I purchased the Champ as a basket case from a gentleman in South Dakota, and John began the restoration process via his flatbed trailer, gathering essentially a complete aircraft. Thus began a four-and-a-half-year restoration taking place in both his home garage and his workshop at Sky King Airport (3I3) in Terre Haute, Indiana, which is where I grew up and where the aircraft is currently based. John still worked full-time elsewhere, so restoration work was primarily done during nights and weekends in the Midwest weather of Indiana.
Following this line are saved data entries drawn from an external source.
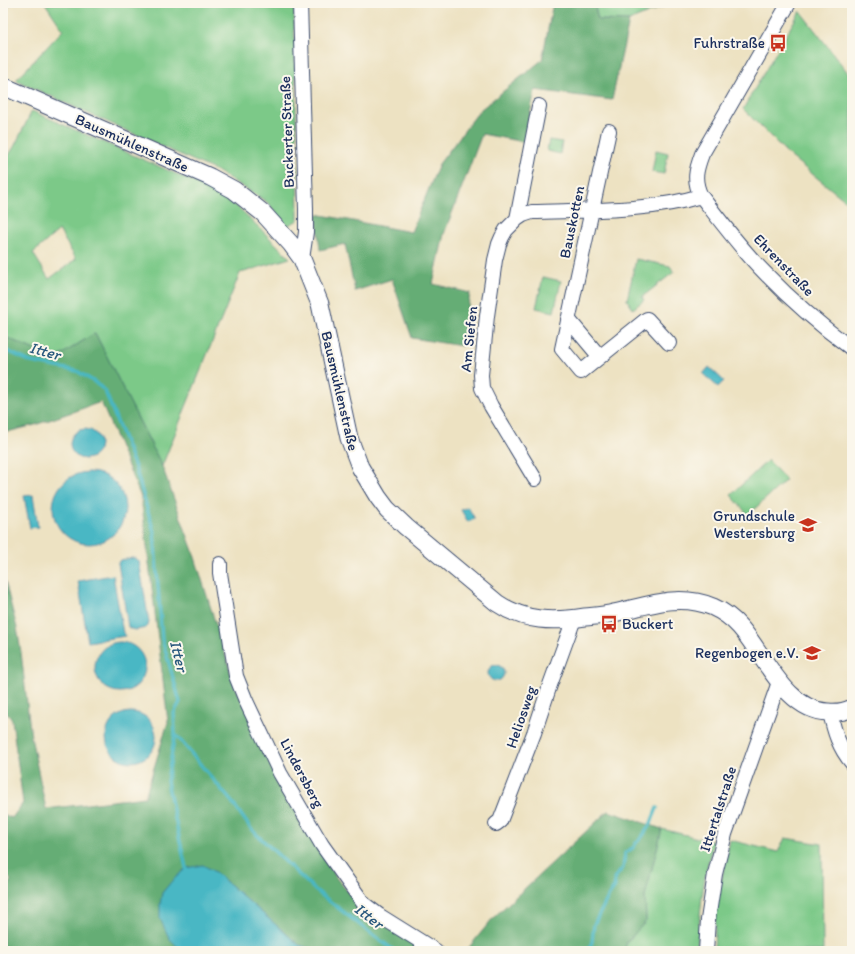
<svg xmlns="http://www.w3.org/2000/svg" width="855" height="954" font-family="Itim,sans-serif">
  <rect width="100%" height="100%" fill="#fbf7ec"/>
  <filter id="ink" filterUnits="userSpaceOnUse"><feTurbulence type="fractalNoise" baseFrequency=".025" numOctaves="2"/><feDisplacementMap in="SourceGraphic" scale="8" xChannelSelector="R" yChannelSelector="G"/><feConvolveMatrix kernelMatrix="1 2 1 2 8 2 1 2 1" color-interpolation-filters="sRGB"/></filter>
  <filter id="wash" filterUnits="userSpaceOnUse"><feTurbulence type="fractalNoise" baseFrequency=".012" numOctaves="4" result="noise"/><feDisplacementMap in="SourceGraphic" scale="16" xChannelSelector="R" yChannelSelector="G"/><feGaussianBlur stdDeviation="0.9" result="paint"/><feColorMatrix in="noise" values="0 0 0 0 0 0 0 0 0 0 0 0 0 0 0 0 0 1.4 0 .05"/><feComposite in="paint" operator="in"/></filter>
  <g filter="url(#wash)">
    <rect width="100%" height="100%" fill="#ede2c2"/>
    <!-- green -->
    <path fill="#7cc988" stroke="#4c7c73" fill-rule="evenodd" d="M 45,3 L 294,3 L 298,220 L 287,226 L 267,202 L 219,172 L 83,111 L 16,80 L 63,30 Z
      M 594,3 L 672,3 L 629,21 L 598,20 Z
      M 800,11 L 852,78 L 852,206 L 790,156 L 743,109 Z
      M 32,111 L 213,190 L 238,207 L 290,258 L 240,273 L 162,466 L 95,333 L 55,359 L 3,336 L 3,164 L 14,147 ZM 59,230 L 76,259 L 49,279 L 33,253 Z
      M 549,140 L 562,142 L 560,154 L 547,151 Z
      M 656,150 L 668,153 L 664,174 L 652,172 Z
      M 636,259 L 670,266 L 674,272 L 642,297 L 644,300 L 633,309 L 627,300 Z
      M 543,277 L 561,281 L 554,312 L 536,308 Z
      M 768,460 L 786,480 L 748,515 L 731,495 Z
      M 662,829 L 714,842 C 702,877 700,915 697,951 L 624,951 L 627,942 L 646,921 L 645,896 Z
      M 785,838 L 822,844 L 823,951 L 714,951 L 716,905 L 730,840 L 778,852 Z"/>
    <!-- forest -->
    <path fill="#65ad74" stroke="#406e69" d="M 553,3 L 594,3 L 598,20 L 629,21 L 612,100 L 535,90 L 524,142 L 482,134 L 444,234 L 433,284 L 470,293 L 462,346 L 412,338 L 392,279 L 355,291 L 345,244 L 320,250 L 316,214 L 411,232 L 439,164 L 480,110 L 542,60 Z
      M 95,333 L 162,466 L 193,551 L 235,686 L 306,824 L 337,879 L 351,895 L 424,951 L 317,951 L 299,945 L 215,872 L 186,868 L 172,882 L 162,893 L 169,938 L 182,951 L 3,951 L 3,894 L 11,880 L 3,872 L 3,814 L 12,818 L 23,803 L 12,720 L 3,707 L 3,574 L 17,628 L 21,652 L 31,737 L 46,809 L 145,797 L 168,722 L 141,497 L 101,402 L 35,425 L 3,433 L 3,336 L 55,359 Z
      M 608,811 L 662,829 L 645,896 L 646,921 L 627,942 L 624,951 L 466,951 L 493,918 Z"/>
    <!-- water -->
    <path fill="#49b7c4" stroke="#327391" d="M 709,367 L 724,381 L 718,387 L 703,374 Z
      M70 444a15 15 0 1 1 30 0a15 15 0 1 1-30 0Z
      M53 508a36 36 0 1 1 72 0a36 36 0 1 1-72 0Z
      M 33,495 L 38,527 L 30,528 L 24,496 Z
      M 468,507 L 475,519 L 468,522 L 461,510 Z
      M 133,558 L 136,558 L 139,561 L 149,622 L 148,626 L 146,628 C 140,629 133,632 128,627 L 118,563 L 120,560 Z
      M 113,575 L 123,633 L 125,634 L 125,636 L 88,642 L 78,581 Z
      M95 667a25 25 0 1 1 50 0a25 25 0 1 1-50 0Z
      M488 673a8 8 0 1 1 16 0a8 8 0 1 1-16 0Z
      M106 737a25 25 0 1 1 50 0a25 25 0 1 1-50 0Z
      M 203,865 L 215,872 L 299,945 L 317,951 L 182,951 L 169,938 L 160,918 L 160,905 L 162,893 L 171,882 L 186,868 Z"/>
    <g fill="none" stroke-linecap="round" stroke-linejoin="round">
      <!-- stream -->
      <path stroke="#49b7c4" stroke-width="3.5" d="M 3,8 L 10,3
        M 3,349 L 31,362 L 77,371 L 96,383 L 105,391 L 135,467 L 154,532 L 162,639 L 180,702 L 174,713 L 175,734 L 232,802 L 252,830 L 315,890 L 377,938 L 395,951
        M 175,734 L 167,781 L 172,805 L 186,868 L 188,871
        M 588,951 L 592,942 L 594,924 L 602,909 L 608,897 L 615,886 L 614,878 L 623,868 L 625,853 L 634,847 L 636,843 L 642,837 L 651,823 L 657,808"/>
    </g>
  </g>
  <g filter="url(#ink)">
    <g fill="none" stroke-linecap="round" stroke-linejoin="round">
      <!-- minor casing -->
      <g stroke="#3a4a6d" stroke-width="16">
        <path id="minor" d="M 300,3 L 306,209 L 306,232 L 302,259
          M 789,3 L 702,154 C 696,170 693,180 701,196 C 721,222 741,249 765,273 C 792,301 821,326 852,349
          M 539,106 L 517,219 L 523,215 L 532,212 C 588,210 648,212 701,196
          M 609,131 L 562,349 L 581,372 L 647,319 L 669,343
          M 517,219 L 506,230 L 502,237 L 499,244 L 495,260 L 487,316 L 481,375 L 482,388 L 491,406 L 535,479
          M 568,319 L 600,357
          M 220,564 L 220,573 L 236,676 L 246,701 L 280,773 L 322,845 L 364,904 L 380,916 L 436,951
          M 830,712 C 834,731 839,748 852,763
          M 496,824 L 500,821 L 534,733 L 550,685 L 574,619
          M 706,951 L 708,920 L 715,874 L 725,834 L 779,682"/>
      </g>
      <!-- tertiary casing -->
      <g stroke="#3a4a6d" stroke-width="19">
        <path id="tertiary" d="M 3,86 L 210,177 L 234,190 L 263,213 L 291,244 L 302,259 L 320,304 L 349,438 L 360,467 L 378,497 L 387,509 L 406,527 L 497,603 C 525,622 553,622 585,617 C 593,616 601,616 609,614 C 644,607 677,592 713,607 C 722,611 733,619 740,627 C 764,654 786,711 828,712 C 837,713 844,712 852,708"/>
      </g>
      <!-- minor -->
      <use href="#minor" stroke="#fff" stroke-width="14"/>
      <!-- tertiary -->
      <use href="#tertiary" stroke="#fff" stroke-width="17"/>
    </g>
  </g>
  <!-- icons -->
  <defs>
    <g id="bus-bare" transform="scale(1.38)"><path d="M-5-6H5V4H4V6H2V4H-2V6H-4V4H-5ZM-3.5-4V0h7V-4ZM-3.5 1.2v1.5H-2V1.2ZM2 1.2v1.5H3.5V1.2Z" fill="#c8321e" stroke="#fbf7ec" stroke-width="2.5" paint-order="stroke"/></g>
    <g id="school-bare" transform="scale(1.38)"><path d="M0-5L7-2L0 1L-7-2ZM-4 1L0 2.5L4 1V4Q0 6-4 4Z" fill="#c8321e" stroke="#fbf7ec" stroke-width="2.5" paint-order="stroke"/></g>
  </defs>
  <g fill-rule="evenodd">
    <use href="#bus-bare" x="778" y="43"/>
    <use href="#school-bare" x="808" y="525"/>
    <use href="#bus-bare" x="609" y="624"/>
    <use href="#school-bare" x="812" y="653"/>
  </g>
  <g text-anchor="middle" dominant-baseline="central" stroke-width="4" stroke-linejoin="round" paint-order="stroke">
    <!-- poi labels -->
    <g font-size="15" fill="#1b2f5e" stroke="#fbf7ec" text-anchor="end">
      <text x="765" y="43">Fuhrstraße</text>
      <text x="795" y="516">Grundschule<tspan x="795" dy="17">Westersburg</tspan></text>
      <text x="622" y="624" text-anchor="start">Buckert</text>
      <text x="799" y="653">Regenbogen e.V.</text>
    </g>
    <!-- street labels -->
    <g font-size="15" fill="#1b2f5e" stroke="#fbf7ec">
      <text transform="translate(287 132) rotate(-92)">Buckerter Straße</text>
      <text transform="translate(132 143) rotate(24)">Bausmühlenstraße</text>
      <text transform="translate(572 222) rotate(-78)">Bauskotten</text>
      <text transform="translate(784 265) rotate(46)">Ehrenstraße</text>
      <text transform="translate(469 339) rotate(-84)">Am Siefen</text>
      <text transform="translate(340 391) rotate(77)">Bausmühlenstraße</text>
      <text transform="translate(521 717) rotate(-71)">Heliosweg</text>
      <text transform="translate(302 773) rotate(62)">Lindersberg</text>
      <text transform="translate(718 809) rotate(-72)">Ittertalstraße</text>
    </g>
    <!-- water labels -->
    <g font-size="16" font-style="italic" fill="#29587d" stroke="#fbf7ec">
      <text transform="translate(45 351) rotate(15)">Itter</text>
      <text transform="translate(179 656) rotate(75)">Itter</text>
      <text transform="translate(369 916) rotate(37)">Itter</text>
    </g>
  </g>
  <!-- margin -->
  <rect width="855" height="954" fill="none" stroke="#fbf7ec" stroke-width="16"/>
</svg>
While I was writing the checks from Florida, Nevada, and finally California during the restoration, John’s talent and perseverance pushed the project over the finish line in the fall of 2009. Not to say he didn’t have help along the way. EAA workshops — specifically, a fabric-covering workshop in Indianapolis — were invaluable for this project and others since. John also made numerous phone calls to Bill Pancake, EAA 118244, who was extremely generous with his time and offered insight throughout the project. In the end, Elliot conducted the Champ’s first flight after it had spent the last 20 years in pieces.

 

The aircraft is a 1946 Aeronca 7AC (N2307E), which we painted in its original yellow and orange livery. The project included a Continental 85-hp STC, battery, and starter when I purchased it. Although I initially planned on originality trumping comfort, the starter is a welcomed convenience when I fly solo and cross-country. Avionics are basic: compass, tachometer, airspeed indicator, altimeter, oil pressure and temperature, and ammeter. Sticking with originality, I refused to equip the aircraft with a radio or transponder and use a handheld when required. The aircraft has its original 13-gallon fuel tank, which gives me an approximate two-hour endurance with just enough for a VFR reserve, but I usually keep it to one-and-a-half hours or one hour and 45 minutes. The float gauge bouncing off zero raises the blood pressure!

 

I received my tailwheel endorsement in this aircraft in 2010, relearning to use my feet after nine years of flying military fighters, which land in a crab. However, as Champ pilots know, they are enormously forgiving tailwheels and a pure joy to fly. Almost half of my 300 hours in the Champ have been in the flatlands of the Midwest, including trips to Oshkosh in 2010, 2012, and 2021, frequenting EAA Chapter 83 and VAA Chapter 41 events in the local Terre Haute area, and flying formation with whatever aircraft can fly at 85 mph. I have also flown the Champ between Indiana and the West Coast four times, having been stationed in Southern California and Las Vegas twice each. During that time, the aircraft has called the Mountain Valley Airport (L94) in Tehachapi, California, and the Rosamond Skypark Airport (L00) in Rosamond, California, home. Out west, the 85-hp Champ will take off from a density altitude of 9,000 feet and climb to 10,500 feet with only a little hesitation.

 

We are currently going through another set of modifications to reduce the burden of flying through the national airspace system. The paneled radio, transponder with ADS-B, shoulder harnesses, and mixture control will make it safer and easier to fly around the southwest United States and within Class B, C, and D airspace. It has truly been a great first restoration project and given my uncle experience to tackle my other projects waiting in the hangar — including a 1940 Welch OW-5M currently finishing restoration and a 1936 Aeronca C-3 waiting its turn.

Although I’ve had a fulfilling career as an Air Force test pilot over the last 20 years and have had the opportunity to fly much of the Air Force inventory, the Champ has been a load of fun, has made me a better pilot, and is worth every penny I have put into it. My only regret is that I didn’t buy one sooner!